L’ordinanza della procura di Cuneo

La rivendita in nero dell’acciaio e il suo mancato utilizzo sono fonte di risparmio e di reddito personale degli indagati, uno dei quali non ha mancato di far dirottare a casa propria, in provincia di Salerno, la caldaia che doveva essere installata nel cantiere al confine tra Italia e Francia. Ma non sono neppure questi dettagli e queste ruberie a rendere l’ordinanza della Procura di Cuneo un documento inquietante. È la consapevolezza, la leggerezza degli ingegneri responsabili dell’opera, e della sua sicurezza. Due di loro temono di ricevere la visita di un collega e si preoccupano.

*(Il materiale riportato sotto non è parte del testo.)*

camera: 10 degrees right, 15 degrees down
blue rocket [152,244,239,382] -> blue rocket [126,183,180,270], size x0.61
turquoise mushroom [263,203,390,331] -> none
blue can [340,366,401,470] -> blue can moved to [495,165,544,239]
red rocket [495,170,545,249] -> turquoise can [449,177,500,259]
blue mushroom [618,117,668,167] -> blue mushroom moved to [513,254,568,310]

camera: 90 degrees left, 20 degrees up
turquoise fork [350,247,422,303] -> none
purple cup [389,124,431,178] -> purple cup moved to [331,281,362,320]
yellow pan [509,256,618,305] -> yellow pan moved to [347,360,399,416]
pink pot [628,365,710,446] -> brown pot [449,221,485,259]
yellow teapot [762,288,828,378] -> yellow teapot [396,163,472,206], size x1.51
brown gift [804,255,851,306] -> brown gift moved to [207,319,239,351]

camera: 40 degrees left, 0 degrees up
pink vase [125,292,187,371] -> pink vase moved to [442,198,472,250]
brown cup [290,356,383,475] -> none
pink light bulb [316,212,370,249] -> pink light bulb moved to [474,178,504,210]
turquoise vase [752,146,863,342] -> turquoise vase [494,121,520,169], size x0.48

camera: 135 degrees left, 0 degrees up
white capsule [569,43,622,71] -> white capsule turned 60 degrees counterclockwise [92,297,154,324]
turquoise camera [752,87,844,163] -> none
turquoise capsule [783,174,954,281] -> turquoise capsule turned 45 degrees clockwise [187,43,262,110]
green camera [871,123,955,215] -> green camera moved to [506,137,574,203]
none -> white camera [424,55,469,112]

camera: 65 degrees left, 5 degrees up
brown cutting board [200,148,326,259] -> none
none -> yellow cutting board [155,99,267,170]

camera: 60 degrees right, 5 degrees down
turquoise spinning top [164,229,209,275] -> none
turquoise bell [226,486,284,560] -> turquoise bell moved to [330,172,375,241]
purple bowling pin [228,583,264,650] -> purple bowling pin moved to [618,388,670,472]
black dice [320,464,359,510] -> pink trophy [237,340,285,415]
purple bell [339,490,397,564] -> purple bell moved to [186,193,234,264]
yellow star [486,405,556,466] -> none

Ma solo della propria reputazione. «Che magari uno dice: “ma… qui… che è successo?” …come per dire… “ma si sta muovendo la galleria… e avete continuato a scavare?”… cioè… sai che figure di merda che facciamo?». Un ingegnere commenta con la moglie il crollo di due centine sul versante francese. «Scava!… scava!… scava!… e poi come tanti montoni… riprendiamo da capo a scavare… e il bello è che all’Anas gli hanno detto “ma no… no… adesso le rimontiamo… diamo una pulita… e poi spariamo il cemento!”… come spari?… ti è caduta la montagna e vuoi ancora sparare?». Tutti sapevano. Nessuno faceva niente. I magistrati di Cuneo forse hanno evitato un disastro. Per la nostra figuraccia internazionale invece non hanno potuto fare nulla.